__EXTRACTED TEXT__:
Many Massachusetts parents encourage their children to participate in group sports, which can be beneficial to their physical, social, emotional, and intellectual health. Unfortunately, sometimes participation in sports can leave children with brain injuries that can have long-term negative effects on their health and wellness.

Some recent studies have shown that young soccer players may not be ready for heading, a move that enables a player to hit the soccer ball with his forehead. Several children–and adults–who are not properly trained may use the top of their heads to hit the ball, which can lead to a severe head injury.

For this reason, the Western New England Soccer Academy has proposed limiting heading to athletes who are at least 14 years old. By this age, athletes may be more likely to recognize the signs of a concussion and ask to be removed from play when they are facing a serious head injury. Despite the calls for change, the organization does not recommend eliminating heading from the game altogether.

__DATASET ENTRIES__:
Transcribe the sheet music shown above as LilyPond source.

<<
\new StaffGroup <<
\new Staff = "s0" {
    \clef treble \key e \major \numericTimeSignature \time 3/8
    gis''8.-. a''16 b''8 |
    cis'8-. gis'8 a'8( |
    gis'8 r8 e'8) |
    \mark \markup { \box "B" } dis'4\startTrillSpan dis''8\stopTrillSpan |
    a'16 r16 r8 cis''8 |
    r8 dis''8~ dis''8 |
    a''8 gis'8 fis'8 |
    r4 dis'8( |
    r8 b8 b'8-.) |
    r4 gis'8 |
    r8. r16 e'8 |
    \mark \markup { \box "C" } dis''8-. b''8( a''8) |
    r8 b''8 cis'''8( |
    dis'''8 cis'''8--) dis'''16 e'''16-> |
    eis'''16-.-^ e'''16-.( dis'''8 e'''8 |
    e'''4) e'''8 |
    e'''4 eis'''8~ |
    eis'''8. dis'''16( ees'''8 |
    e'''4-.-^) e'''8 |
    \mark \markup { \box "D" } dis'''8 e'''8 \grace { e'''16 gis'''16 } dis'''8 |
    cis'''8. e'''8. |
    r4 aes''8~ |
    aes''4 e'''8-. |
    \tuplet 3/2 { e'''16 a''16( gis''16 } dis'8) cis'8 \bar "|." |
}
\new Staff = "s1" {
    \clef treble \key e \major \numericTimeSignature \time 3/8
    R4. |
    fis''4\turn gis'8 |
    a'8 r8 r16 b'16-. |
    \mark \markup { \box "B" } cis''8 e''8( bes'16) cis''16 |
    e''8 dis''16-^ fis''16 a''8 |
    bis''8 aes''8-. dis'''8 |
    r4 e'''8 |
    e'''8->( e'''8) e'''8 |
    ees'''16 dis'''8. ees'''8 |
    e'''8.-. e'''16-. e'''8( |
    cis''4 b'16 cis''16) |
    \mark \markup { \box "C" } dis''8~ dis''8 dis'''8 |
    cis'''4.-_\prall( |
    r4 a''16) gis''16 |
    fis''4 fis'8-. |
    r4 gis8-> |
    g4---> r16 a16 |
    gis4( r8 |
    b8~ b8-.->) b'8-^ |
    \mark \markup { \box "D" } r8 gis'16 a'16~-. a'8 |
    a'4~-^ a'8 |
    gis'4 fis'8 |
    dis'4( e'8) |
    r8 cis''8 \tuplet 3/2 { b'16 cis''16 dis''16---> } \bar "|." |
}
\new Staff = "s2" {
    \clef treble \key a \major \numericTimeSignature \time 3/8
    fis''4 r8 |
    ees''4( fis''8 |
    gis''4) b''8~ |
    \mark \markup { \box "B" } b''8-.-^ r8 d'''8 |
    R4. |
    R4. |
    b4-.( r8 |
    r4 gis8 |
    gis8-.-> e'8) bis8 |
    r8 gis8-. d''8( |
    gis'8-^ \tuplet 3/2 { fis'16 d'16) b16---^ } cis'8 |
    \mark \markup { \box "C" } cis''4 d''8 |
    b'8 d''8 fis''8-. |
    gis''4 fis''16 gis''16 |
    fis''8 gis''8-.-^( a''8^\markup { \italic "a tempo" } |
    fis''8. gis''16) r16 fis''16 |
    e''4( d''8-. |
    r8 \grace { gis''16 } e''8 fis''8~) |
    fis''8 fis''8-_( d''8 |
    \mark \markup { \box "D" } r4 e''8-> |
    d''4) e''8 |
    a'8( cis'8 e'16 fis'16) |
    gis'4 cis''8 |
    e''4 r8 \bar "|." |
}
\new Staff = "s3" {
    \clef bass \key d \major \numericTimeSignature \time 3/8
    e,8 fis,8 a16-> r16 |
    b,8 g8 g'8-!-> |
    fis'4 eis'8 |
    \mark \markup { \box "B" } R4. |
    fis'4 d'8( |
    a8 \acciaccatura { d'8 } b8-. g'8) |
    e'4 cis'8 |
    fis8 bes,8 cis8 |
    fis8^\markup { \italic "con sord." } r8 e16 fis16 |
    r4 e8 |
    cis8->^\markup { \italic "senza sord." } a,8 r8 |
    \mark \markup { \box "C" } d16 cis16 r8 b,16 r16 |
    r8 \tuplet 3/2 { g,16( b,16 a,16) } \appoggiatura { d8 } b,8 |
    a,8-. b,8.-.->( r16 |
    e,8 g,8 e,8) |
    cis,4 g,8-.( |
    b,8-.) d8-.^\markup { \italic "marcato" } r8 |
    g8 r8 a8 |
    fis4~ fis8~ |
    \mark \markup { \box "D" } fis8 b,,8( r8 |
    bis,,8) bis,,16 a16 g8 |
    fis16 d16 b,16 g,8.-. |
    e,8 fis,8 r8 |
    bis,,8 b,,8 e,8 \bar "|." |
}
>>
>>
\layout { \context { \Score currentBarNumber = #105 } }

__ACTIVITY 1__: According to the text on youth soccer and head injuries, what minimum age has the Western New England Soccer Academy proposed for heading?
__ACTIVITY 2__: Extend the text on youth soccer and head injuries, picking up after its last sentence.
The rows that appear here were taken from a different source.

__WRITTEN REPLY 1__: At least 14 years old.

__WRITTEN REPLY 2__:
The dangers of heading have come to light following the recent World Cup games in which a German player continued to play even after he suffered a blow to the head; his condition worsened and he was later removed from the game.

When athletes continue to play even after a serious injury, it may lead to further damage and even a permanent disability. It is important for anyone who has suffered a brain trauma to seek medical care as soon as possible. Victims of brain injuries as a result of medical malpractice may be entitled to compensation; in these cases, it is usually best to work with an experienced attorney.